'Scandal' star Kerry Washington is 'the most intriguing star' on cover of August 'Vanity Fair.'
Seems like only yesterday that Scandal star Kerry Washington was glowing on the cover of Elle. Oh, wait; it was yesterday.
But today, she's a cover girl again, this time on Vanity Fair, in a cut-out white bathing suit.
"The most intriguing star — The most intriguing show," the headline on the August issue proclaims.
Inside, she talks with writer David Kamp about her surprise hit show, in which she plays Washington, D.C. fixer Olivia Pope. To Kerry's surprise, Olivia has become a model for women, white and black, American and not.
"One of the most profound things for me about the show is the number of white women of all ages who come up to me and say, 'I want to be Olivia Pope,' " she marvels.

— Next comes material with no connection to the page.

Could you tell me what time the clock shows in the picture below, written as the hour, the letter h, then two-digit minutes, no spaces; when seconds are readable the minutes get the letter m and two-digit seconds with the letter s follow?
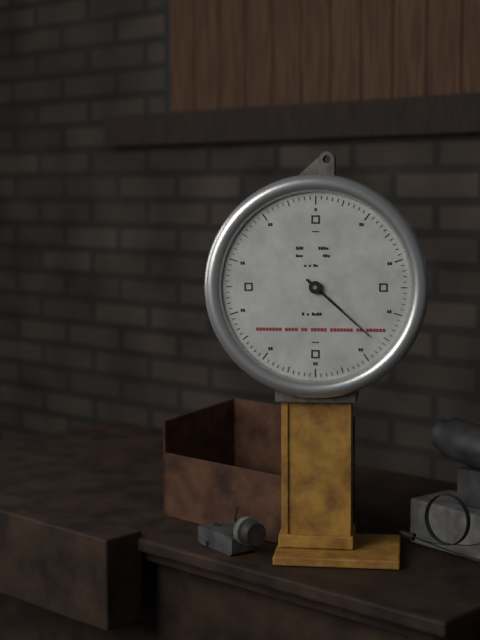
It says 4h22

"It's especially profound in a place like South Africa" where it's called The Fixer. "The fact that white women can see this woman of color as an aspirational character is revolutionary, I think, in the medium of television. I don't think white women would feel that way about Olivia if her identity as a woman, period, wasn't first in their mind."
Kerry admires Olivia, but she's not Olivia, she tells Kamp, because Olivia is smarter, probably smarter than almost everybody in any given room.
"I have to learn things to be her all the time," she says. It can be hard work: She read Jeffrey Toobin's The Nine to better understand Supreme Court machinations, and speaks regularly with Judy Smith, the real-life D.C. crisis-management expert upon whom Olivia is loosely based.
A daughter of the Bronx, Washington says she was brought up to be socially conscious. Her parents were the kind who took her at age 13 to hear Nelson Mandela speak at Yankee Stadium, and celebrated her turning 18 and eligible to vote the way others would throw a Sweet 16 party. "My parents took me out to dinner, and we talked about who I was going to vote for."
So no surprise she was a teen safe-sex advocate. She says it was some of the best actor training she ever had, performing self-written sex-ed sketches with an educational troupe in schools and community centers:
"We would stay in character after the show, and the audience would interact with us," she says. "It taught me the importance of really understanding everything about who you're playing, because you never knew what question was going to come."
The August issue is available on newsstands and on the iPad, Nook, and Kindle on July 9.